◆ **EXCERTO DO DOCUMENTO**:
A contar com onde trabalhei, experimentei 3 restaurantes chineses, todos com o mesmo conceito de chinabox. Todos com o fantástico sabor a cartão. Exceptuando umas bolinhas de frango frito que eram deliciosas, posso afirmar com o meu selo oficial que não há restaurantes chineses de jeito em Aalborg e que o nosso pior restaurante seria um sucesso na cidade. Nem noodles sabem fazer. Fico mais satisfeito com os pacotes da Koka. Para ajudar à minha opinião, os noodles eram feitos num alguidar no chão ao pé dos meus ténis que na semana anterior estiveram na terra de uma quinta. É certo que estavam num alguidar, mas é um respeito interessante pelo cliente.

Nem toda a comida sabia mal


O trabalho não me cansou, apesar de stressante. Mas à semelhança com o cimento, também as minhas mãos sairam queimadas dos pratos quentes que tinha de segurar, em pilha, com a minha vida. Para ajudar, enquanto retirava a louça da máquina tinha água a ferver a pingar em cima dos meus braços. Não fosse eu achar que Deus gosta de mim, ainda me cortei num dedo com um arame do esfregão de aluminio enquanto esfregava forçosamente.

"Não tinhas luvas?"

Nem tinha ordenado, quanto mais.


Saltei essa parte? Então esperem:

O combinado era eu aceitar trabalhar dois dias à experiência e depois chamavam-me quando quisessem, não mais do que dois dias por semana, a receber 50kr por hora (metade do considerado minimo Dinamarquês mas ainda acima do minimo Português), e, claro, sem contracto.

(Imagens com o respetivo código-fonte)
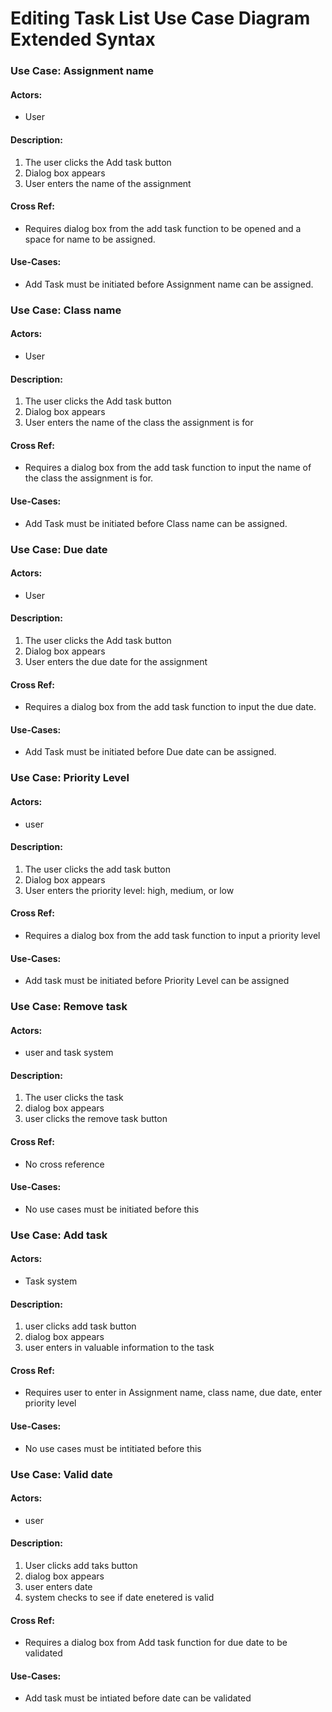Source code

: # Editing Task List Use Case Diagram Extended Syntax

### Use Case: Assignment name
#### Actors: 
* User
#### Description: 
1. The user clicks the Add task button
1. Dialog box appears
1. User enters the name of the assignment
#### Cross Ref: 
* Requires dialog box from the add task function to be opened and a space for name to be assigned.
#### Use-Cases: 
* Add Task must be initiated before Assignment name can be assigned.

### Use Case: Class name
#### Actors: 
* User
#### Description:
1. The user clicks the Add task button 
1. Dialog box appears
1. User enters the name of the class the assignment is for
#### Cross Ref: 
* Requires a dialog box from the add task function to input the name of the class the assignment is for.  
#### Use-Cases: 
* Add Task must be initiated before Class name can be assigned.

### Use Case: Due date
#### Actors:
* User
#### Description:
1. The user clicks the Add task button
1. Dialog box appears
1. User enters the due date for the assignment
#### Cross Ref: 
* Requires a dialog box from the add task function to input the due date.
#### Use-Cases:
* Add Task must be initiated before Due date can be assigned. 

### Use Case: Priority Level
#### Actors:
* user
#### Description:
1. The user clicks the add task button
1. Dialog box appears 
1. User enters the priority level: high, medium, or low
#### Cross Ref:
* Requires a dialog box from the add task function to input a priority level
#### Use-Cases:
* Add task must be initiated before Priority Level can be assigned

### Use Case: Remove task
#### Actors:
* user and task system
#### Description:
1. The user clicks the task
1. dialog box appears 
1. user clicks the remove task button
#### Cross Ref:
* No cross reference 
#### Use-Cases:
* No use cases must be initiated before this 

### Use Case: Add task
#### Actors:
* Task system 
#### Description:
1. user clicks add task button 
1. dialog box appears
1. user enters in valuable information to the task 
#### Cross Ref:
*  Requires user to enter in Assignment name, class name, due date, enter priority level
#### Use-Cases:
* No use cases must be intitiated before this

### Use Case: Valid date
#### Actors:
* user
#### Description:
1. User clicks add taks button
1. dialog box appears
1. user enters date 
1. system checks to see if date enetered is valid
#### Cross Ref:
* Requires a dialog box from Add task function for due date to be validated 
#### Use-Cases:
* Add task must be intiated before date can be validated
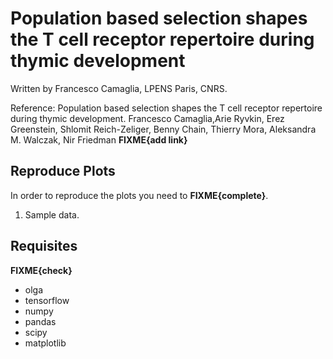 # Population based selection shapes the T cell receptor repertoire during thymic development

Written by Francesco Camaglia, LPENS Paris, CNRS.

Reference: Population based selection shapes the T cell receptor repertoire during thymic development. Francesco Camaglia,Arie Ryvkin, Erez Greenstein, Shlomit Reich-Zeliger, Benny Chain, Thierry Mora, Aleksandra M. Walczak, Nir Friedman __FIXME{add link}__

## Reproduce Plots

In order to reproduce the plots you need to __FIXME{complete}__.

1) Sample data.

## Requisites

__FIXME{check}__
- olga
- tensorflow
- numpy
- pandas
- scipy
- matplotlib
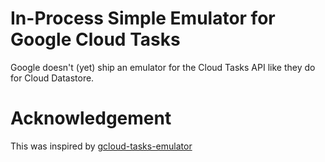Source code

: # In-Process Simple Emulator for Google Cloud Tasks

Google doesn't (yet) ship an emulator for the Cloud Tasks API like they do for
Cloud Datastore.

# Acknowledgement
This was inspired by [gcloud-tasks-emulator](https://pypi.org/project/gcloud-tasks-emulator/)

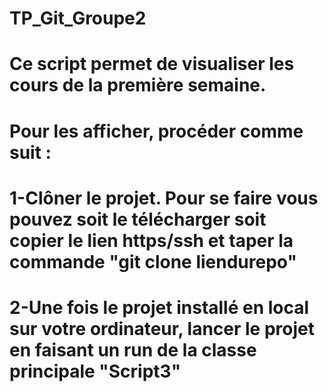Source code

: # TP_Git_Groupe2
#
#
#
#  Ce script permet de visualiser les cours de la première semaine.
#
#  Pour les afficher, procéder comme suit : 
#
#  1-Clôner le projet. Pour se faire vous pouvez soit le télécharger soit copier le lien https/ssh et taper la commande "git clone liendurepo"
#
#  2-Une fois le projet installé en local sur votre ordinateur, lancer le projet en faisant un run de la classe principale "Script3"
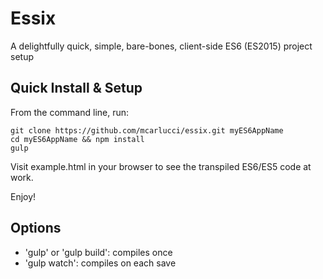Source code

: Essix
==========
A delightfully quick, simple, bare-bones, client-side ES6 (ES2015) project setup

Quick Install & Setup
---------
From the command line, run:

    git clone https://github.com/mcarlucci/essix.git myES6AppName
    cd myES6AppName && npm install
    gulp
    
Visit example.html in your browser to see the transpiled ES6/ES5 code at work.

Enjoy!

Options
-------
- 'gulp' or 'gulp build': compiles once
- 'gulp watch': compiles on each save
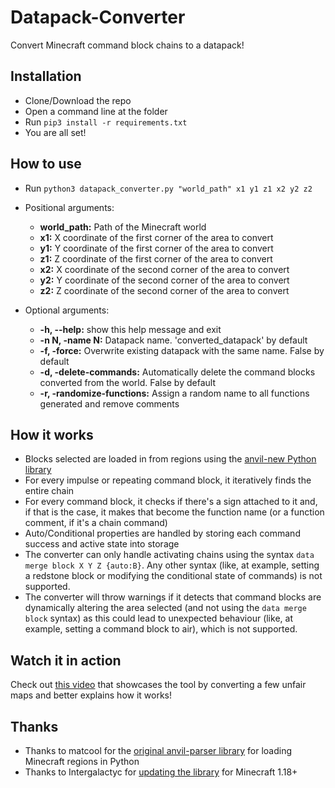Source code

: # Datapack-Converter
Convert Minecraft command block chains to a datapack!

## Installation
- Clone/Download the repo
- Open a command line at the folder
- Run `pip3 install -r requirements.txt`
- You are all set!

## How to use
- Run `python3 datapack_converter.py "world_path" x1 y1 z1 x2 y2 z2`

- Positional arguments:
  - **world_path:** Path of the Minecraft world
  - **x1:** X coordinate of the first corner of the area to convert
  - **y1:** Y coordinate of the first corner of the area to convert
  - **z1:** Z coordinate of the first corner of the area to convert
  - **x2:** X coordinate of the second corner of the area to convert
  - **y2:** Y coordinate of the second corner of the area to convert
  - **z2:** Z coordinate of the second corner of the area to convert
- Optional arguments:
  - **-h, --help:** show this help message and exit
  - **-n N, -name N:** Datapack name. 'converted_datapack' by default
  - **-f, -force:** Overwrite existing datapack with the same name. False by default
  - **-d, -delete-commands:**  Automatically delete the command blocks converted from the world. False by default
  - **-r, -randomize-functions:** Assign a random name to all functions generated and remove comments

## How it works
- Blocks selected are loaded in from regions using the [anvil-new Python library](https://github.com/Intergalactyc/anvil-new)
- For every impulse or repeating command block, it iteratively finds the entire chain
- For every command block, it checks if there's a sign attached to it and, if that is the case, it makes that become the function name (or a function comment, if it's a chain command)
- Auto/Conditional properties are handled by storing each command success and active state into storage
- The converter can only handle activating chains using the syntax `data merge block X Y Z {auto:B}`. Any other syntax (like, at example, setting a redstone block or modifying the conditional state of commands) is not supported.
- The converter will throw warnings if it detects that command blocks are dynamically altering the area selected (and not using the `data merge block` syntax) as this could lead to unexpected behaviour (like, at example, setting a command block to air), which is not supported.

## Watch it in action
Check out [this video](https://youtu.be/249syz1gths) that showcases the tool by converting a few unfair maps and better explains how it works!

## Thanks
- Thanks to matcool for the [original anvil-parser library](https://github.com/matcool/anvil-parser) for loading Minecraft regions in Python
- Thanks to Intergalactyc for [updating the library](https://github.com/Intergalactyc/anvil-new) for Minecraft 1.18+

◆ **QUESTÕES DE ESTUDO**:
A - No excerto do documento, qual era o pagamento por hora combinado?
B - Transcreva do excerto do documento o trecho que vai de "Nem toda a comida" até "claro, sem contracto.", inclusive.

◆ **RESPOSTAS**:
A - 50kr por hora.

B -
Nem toda a comida sabia mal


O trabalho não me cansou, apesar de stressante. Mas à semelhança com o cimento, também as minhas mãos sairam queimadas dos pratos quentes que tinha de segurar, em pilha, com a minha vida. Para ajudar, enquanto retirava a louça da máquina tinha água a ferver a pingar em cima dos meus braços. Não fosse eu achar que Deus gosta de mim, ainda me cortei num dedo com um arame do esfregão de aluminio enquanto esfregava forçosamente.

"Não tinhas luvas?"

Nem tinha ordenado, quanto mais.


Saltei essa parte? Então esperem:

O combinado era eu aceitar trabalhar dois dias à experiência e depois chamavam-me quando quisessem, não mais do que dois dias por semana, a receber 50kr por hora (metade do considerado minimo Dinamarquês mas ainda acima do minimo Português), e, claro, sem contracto.